De toda forma, há muita discussão entre
os teóricos, linguistas e arqueólogos com relação
ao uso dos idiomas na região, especialmente
com relação à substituição de um pelo outro e a
adoção de outros idiomas. Aliás, não é pretensão
deste artigo colocar um "ponto final" nas teorias
ou discussões sobre a origem e formação dos
dois idiomas. Entretanto, importante notar que
pesquisas recentes demonstram que ambas as
línguas coexistiram, simultaneamente, logo após
o exílio dos israelitas na Babilônia, levando-nos a
acreditar que o hebraico deixou de ser falado por
vota de 200 d.C (BORRÁS, 1999).
Com este cenário, passamos a observar
um "país" com três idiomas, a saber: o hebraico;
então ligado à liturgia, à religião, às origens e
história da época de ouro; o aramaico, que funcionava como a língua internacional que possibilitava o contato com o restante do Oriente Médio;
e, eventualmente, o grego, que era uma segunda
língua internacional para comunicação com o
Império Romano juntamente com o latim. Em
resumo, temos: o grego como língua do governo, o hebraico como língua religiosa, e o aramaico como sendo língua comercial (SPOLKY, 1985).
Com o passar dos anos, especialmente
durante a época do Novo Testamento, o hebraico foi praticamente extinto como língua falada
na região, mas continuou a ser usado como língua litúrgica e cerimonial para o povo judeu até
o seu renascimento no século XIX (2) . Cabe dizer,
ainda, que o hebraico foi utilizado para escrever
o Pentateuco, a Torá, que os judeus religiosos
consideram ter sido escrita na época de Moisés,
cerca de 3.300 anos atrás.

* * * *

Por favor, imprima sem alterações a parte do trecho acima sobre os idiomas da região entre "De toda forma, há" e "d.C (BORRÁS, 1999).", inclusive.

▶ [Material fornecido]
* * * *

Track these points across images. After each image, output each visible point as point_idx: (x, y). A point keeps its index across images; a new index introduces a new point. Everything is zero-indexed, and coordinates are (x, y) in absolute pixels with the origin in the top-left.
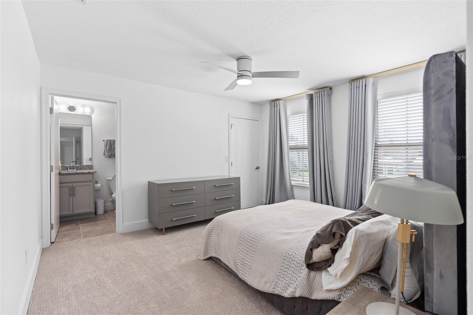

* * * *

▶ [Área de resposta]
De toda forma, há muita discussão entre
os teóricos, linguistas e arqueólogos com relação
ao uso dos idiomas na região, especialmente
com relação à substituição de um pelo outro e a
adoção de outros idiomas. Aliás, não é pretensão
deste artigo colocar um "ponto final" nas teorias
ou discussões sobre a origem e formação dos
dois idiomas. Entretanto, importante notar que
pesquisas recentes demonstram que ambas as
línguas coexistiram, simultaneamente, logo após
o exílio dos israelitas na Babilônia, levando-nos a
acreditar que o hebraico deixou de ser falado por
vota de 200 d.C (BORRÁS, 1999).